I think it's because of the order of the array but I have no idea where to start fixing it and would greatly appreciate a push in the right direction. (edit): I tried removing the "g" flag on the RegExp object and all it did was broke the program into an infinite loop.


Solution

  • The problem is that you are silently assuming that every match found by the regex will start at lastidx which is not always the case. If you log tokenresult and lastidx before returning from throughTokens, you will see:

    0
    [ '1', index: 0, input: '1 sv 1 2', groups: undefined ] 
    2
    [ '1', index: 5, input: '1 sv 1 2', groups: undefined ]
    4
    [ '1', index: 5, input: '1 sv 1 2', groups: undefined ]
    6
    [ '2', index: 7, input: '1 sv 1 2', groups: undefined ]
    

    In the second iteration, the match is at index 5, but you assume it to be at index 2, which it is not (whereby you also incorrectly increment lastidx to 4).
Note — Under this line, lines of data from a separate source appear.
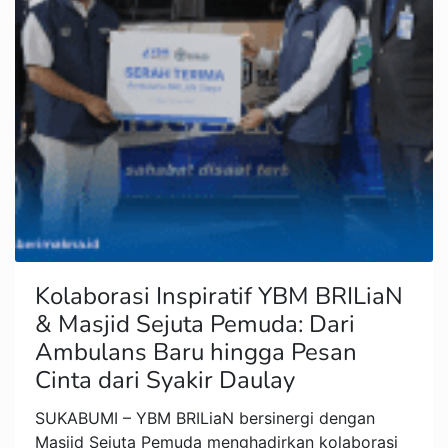
Kolaborasi Inspiratif YBM BRILiaN
& Masjid Sejuta Pemuda: Dari
Ambulans Baru hingga Pesan
Cinta dari Syakir Daulay
SUKABUMI – YBM BRILiaN bersinergi dengan
Masjid Sejuta Pemuda menghadirkan kolaborasi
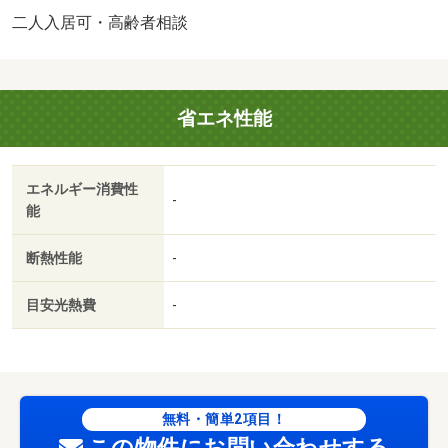
二人入居可・高齢者相談
省エネ性能
エネルギー消費性
-
能
断熱性能
-
目安光熱費
-
無料・簡単2項目！
この物件にお問い合わせする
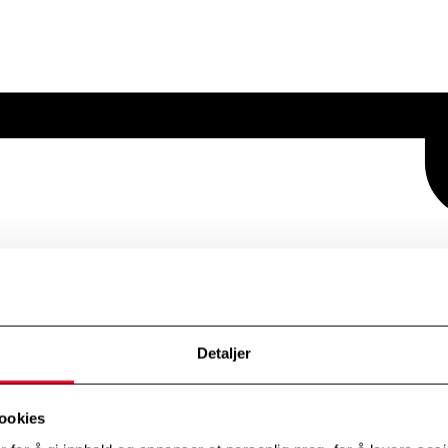
Detaljer
ookies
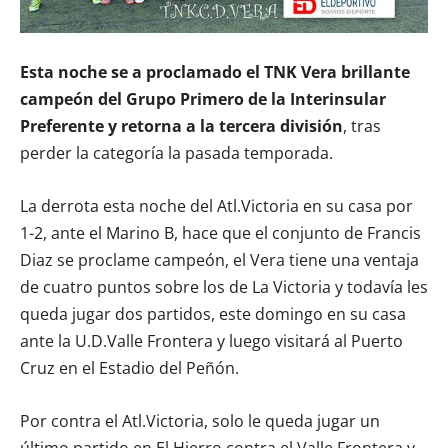
Esta noche se a proclamado el TNK Vera brillante
campeón del Grupo Primero de la Interinsular
Preferente y retorna a la tercera división
, tras
perder la categoría la pasada temporada.
La derrota esta noche del Atl.Victoria en su casa por
1-2, ante el Marino B, hace que el conjunto de Francis
Diaz se proclame campeón, el Vera tiene una ventaja
de cuatro puntos sobre los de La Victoria y todavía les
queda jugar dos partidos, este domingo en su casa
ante la U.D.Valle Frontera y luego visitará al Puerto
Cruz en el Estadio del Peñón.
Por contra el Atl.Victoria, solo le queda jugar un
último partido en El Hierro contra el Valle Frontera y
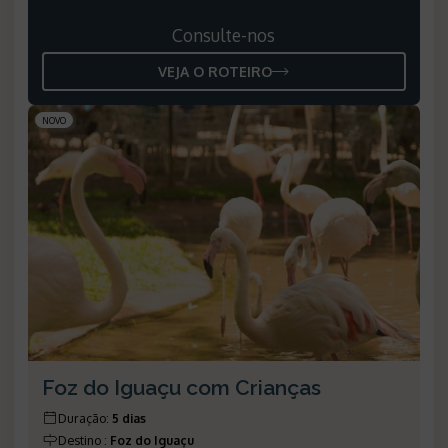
Consulte-nos
VEJA O ROTEIRO
NOVO
Foz do Iguaçu com Crianças
Duração
:
5 dias
Destino
:
Foz do Iguaçu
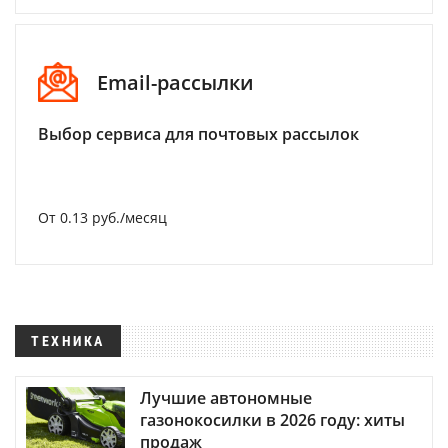
Email-рассылки
Выбор сервиса для почтовых рассылок
От 0.13 руб./месяц
ТЕХНИКА
Лучшие автономные
газонокосилки в 2026 году: хиты
продаж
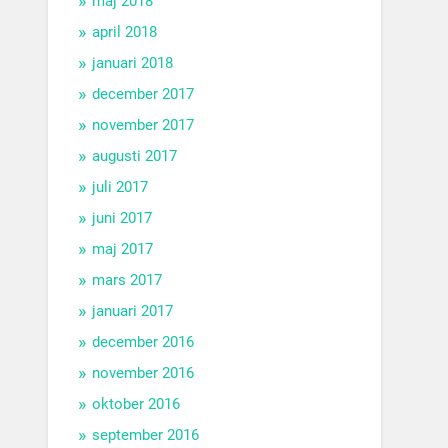
maj 2018
april 2018
januari 2018
december 2017
november 2017
augusti 2017
juli 2017
juni 2017
maj 2017
mars 2017
januari 2017
december 2016
november 2016
oktober 2016
september 2016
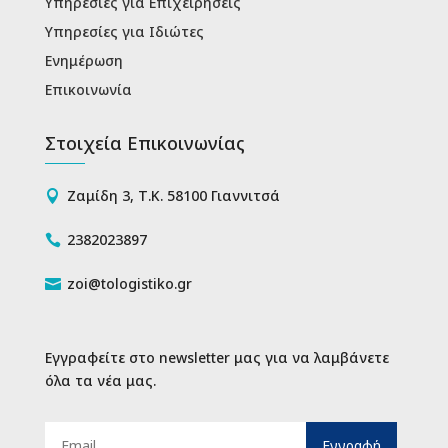
Υπηρεσίες για Επιχειρήσεις
Υπηρεσίες για Ιδιώτες
Ενημέρωση
Επικοινωνία
Στοιχεία Επικοινωνίας
Ζαμίδη 3, Τ.Κ. 58100 Γιαννιτσά

2382023897

zoi@tologistiko.gr

Εγγραφείτε στο newsletter μας για να λαμβάνετε
όλα τα νέα μας.
Email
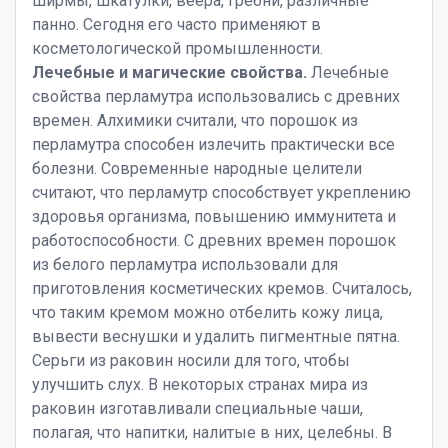
ширмы, шкатулки, веера, гребни, различные
панно. Сегодня его часто применяют в
косметологической промышленности.
Лечебные и магические свойства.
Лечебные
свойства перламутра использовались с древних
времен. Алхимики считали, что порошок из
перламутра способен излечить практически все
болезни. Современные народные целители
считают, что перламутр способствует укреплению
здоровья организма, повышению иммунитета и
работоспособности. С древних времен порошок
из белого перламутра использовали для
приготовления косметических кремов. Считалось,
что таким кремом можно отбелить кожу лица,
вывести веснушки и удалить пигментные пятна.
Серьги из раковин носили для того, чтобы
улучшить слух. В некоторых странах мира из
раковин изготавливали специальные чаши,
полагая, что напитки, налитые в них, целебны. В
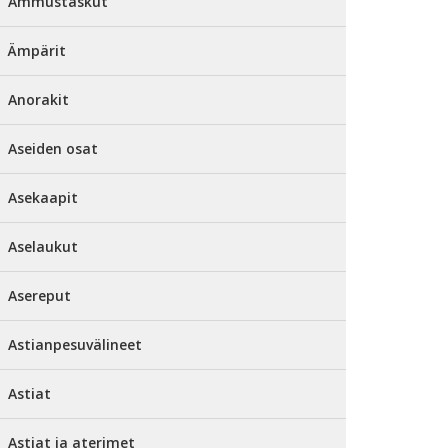
Ammustaskut
Ämpärit
Anorakit
Aseiden osat
Asekaapit
Aselaukut
Asereput
Astianpesuvälineet
Astiat
Astiat ja aterimet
You also at the end of throughTokens assume that every match is followed by a space, which is also incorrect for the last token.

    Simplest way to fix this code is to replace

    //if (tokenresult) { // replace in throughTokens with below
    if (tokenresult && tokenresult.index === lastidx) {
    

    to be sure that you're matching at the right place and then in the main loop

    //while (lst !== undefined && lst !== null){ // replace with below
    while (lst !== undefined && lst !== null && lst < code.length){
    

    to handle the end of the input correctly.

    With these changes, the printouts that we added earlier will be

    0
    [ '1', index: 0, input: '1 sv 1 2', groups: undefined ]
    2
    [ 'sv', index: 2, input: '1 sv 1 2', groups: undefined ]
    5
    [ '1', index: 5, input: '1 sv 1 2', groups: undefined ]
    7
    [ '2', index: 7, input: '1 sv 1 2', groups: undefined ]
    

    which is correct and the output would be

    [
        [ 'int', '1' ],
        [ 'variableSet', 'sv' ],
        [ 'int', '1' ],
        [ 'int', '2' ]
    ]
    

    Recommendations

    There are a lot of other logical and programmatical problems with this code which I will not go into but my advice is to go through every piece of the code and understand what it does and whether it could be done in a simpler way.

    On a general level instead of returning an array with data [d1, d2, d3, ...] return an object with named properties { result: d1, index: d2, ... }. Then it is much easier for someone else to understand your code. Also go through naming of methods.

    As far as this approach is concerned, if you know that there will be a space after each token, then extract only the current token and send to throughToken. Then you can make that function both more efficient and robust against errors.